In Labadie, “We’re being preventative,” says Helen O’Connell, Royal Caribbean’s community relations manager.
The latest project in a 12-year partnership between RCL and the Pan American Development Foundation (PADF) began last fall and is now providing access to clean water and better sanitation for the 7,000 inhabitants of Labadie Village.
The process began with a census to determine how many people might rely on the new facilities, and with the formation of a local committee to bolster planning and manage operations.
Once specific needs were determined, and using $300,000 from RCL for the project, a PADF engineer led locally hired workers in an effort that included:
- Building an enclosure for the spring to deter activities that pollute the source of the village drinking water. A solar-powered pump was installed inside the enclosure to feed water to an existing upstream holding tank.
- The addition of community toilets, showers and dozens of laundry stations.
- Installing a three-chambered septic tank for waste treatment.
- Refurbishing a drinking water kiosk where one gourd – the local equivalent of about a penny – will buy enough clean water to fill a five-gallon container.
- Providing and planting several thousand trees to mitigate extensive erosion and damage to the aquifer uphill from the village.
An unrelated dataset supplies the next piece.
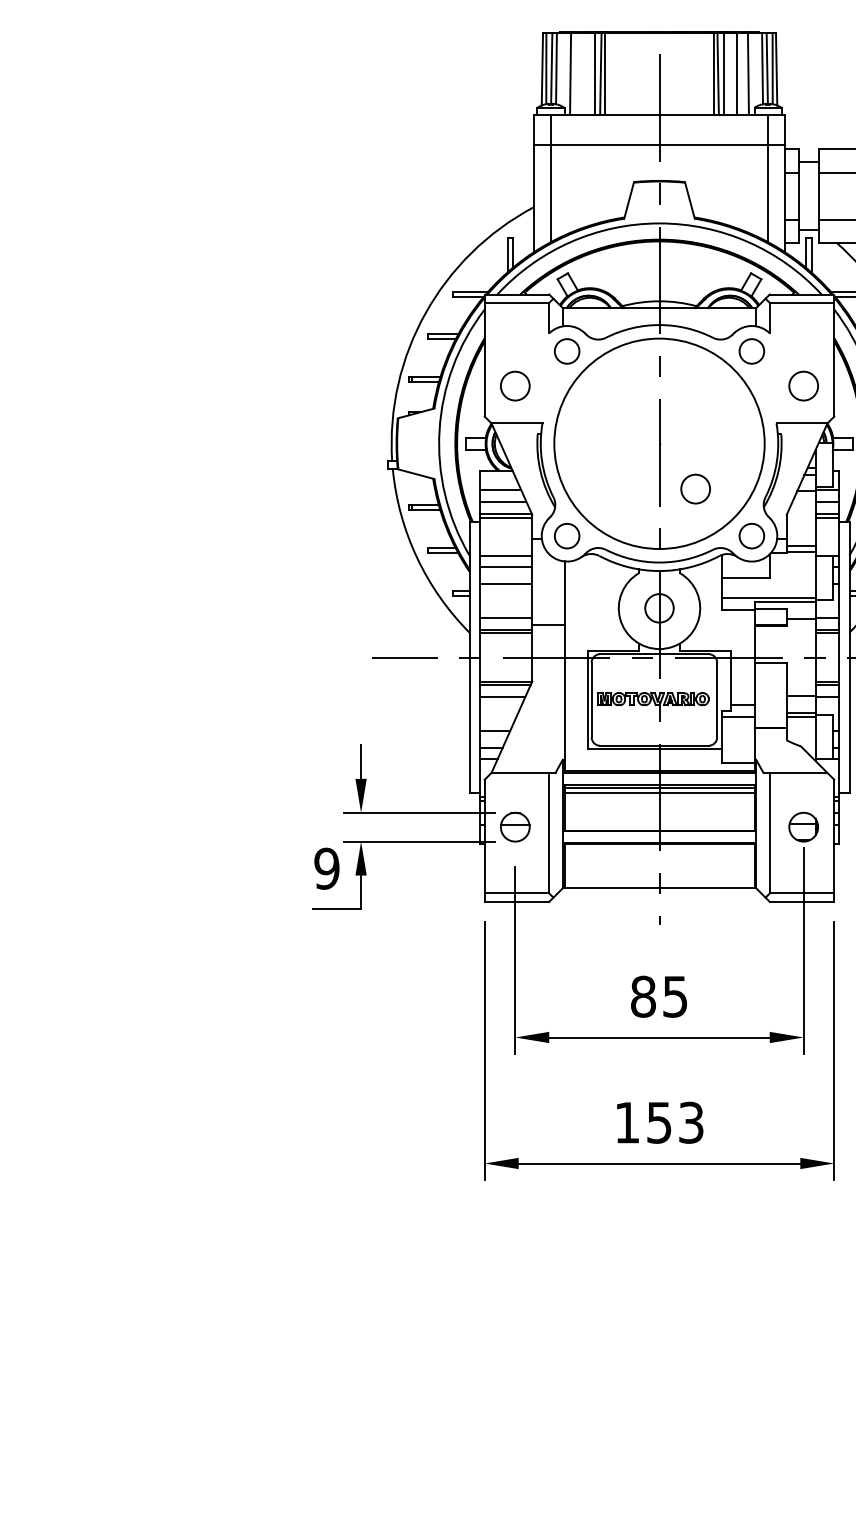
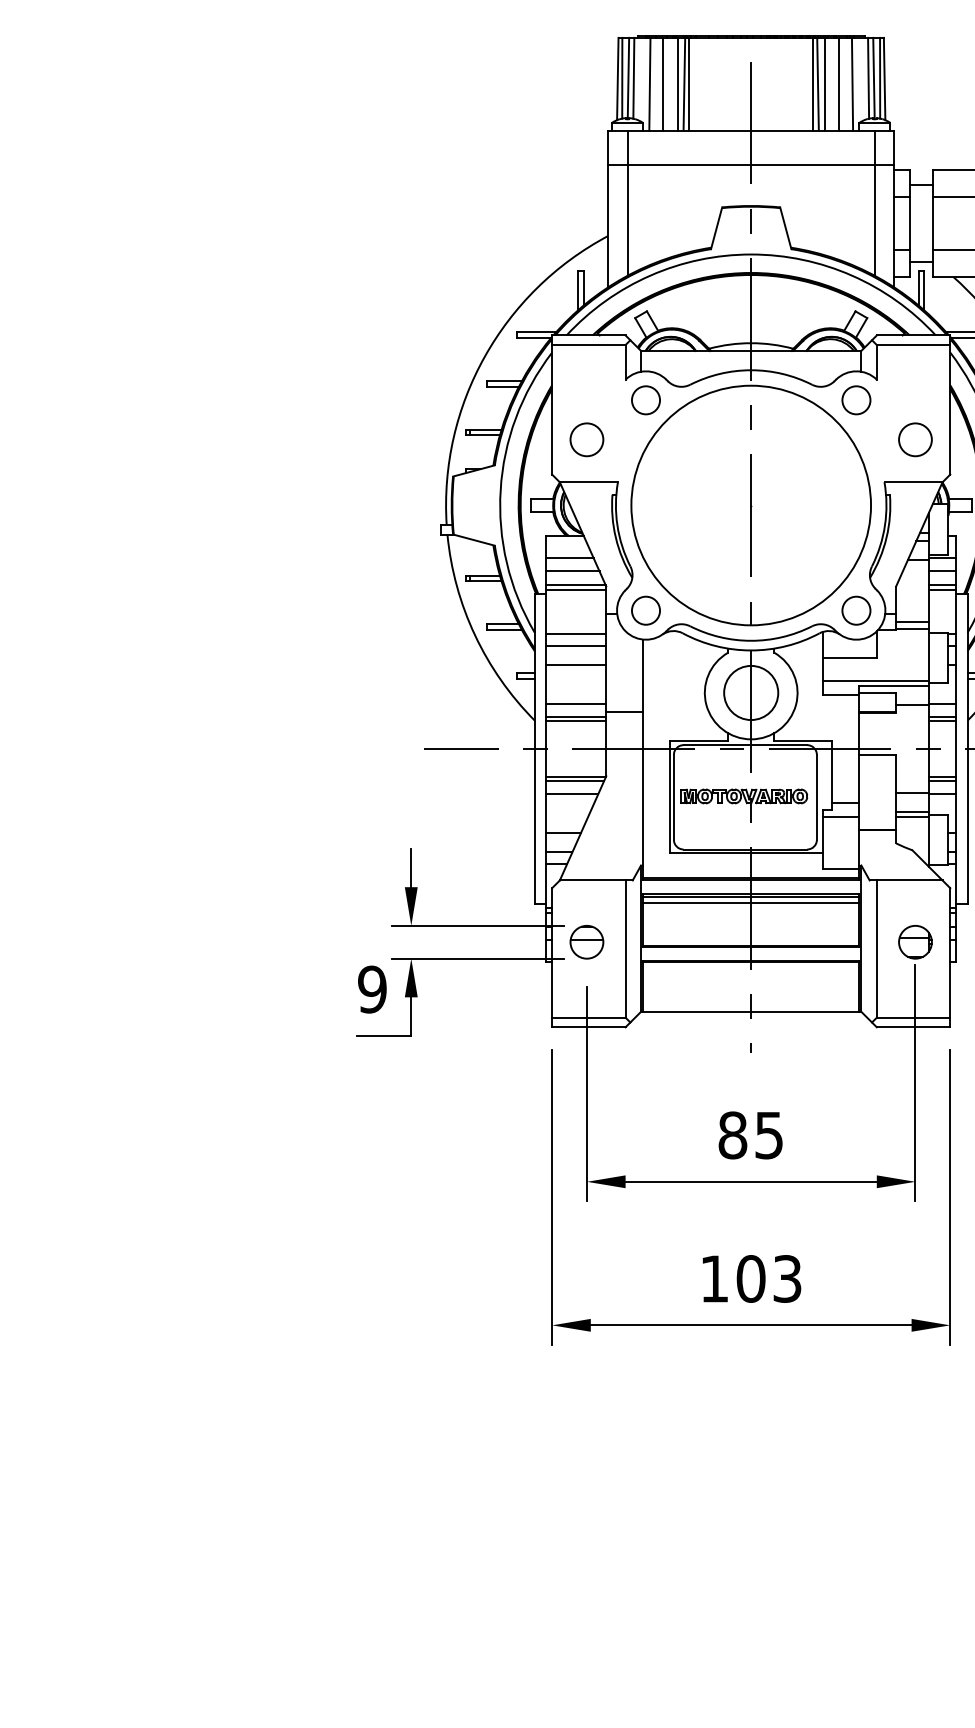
line: (582, 73) -> (663, 83), added
circle: (695, 488) -> (792, 556), removed
circle: (659, 608) -> (751, 693), size x1.67
text: (659, 1122) -> (751, 1278), 153 -> 103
Fruit trees – banana and Haitian mango – were used to discourage cutting them down for firewood, a big contributor to catastrophic deforestation that has left most of the once-verdant landscape denuded.
As PADF conducted a local educational campaign to stress the importance of water safety and sanitation, Labadie villagers began to adopt the new facilities as a de facto social center.
“People come around, hang around, and we’ve really seen that since we started construction,” O’Connell says. “We sort of created almost a little community hub.
“Everyone has been very involved and really feels like it’s theirs. And we’re hoping for generations that they will protect it and have it. It’s not Royal Caribbean’s water.”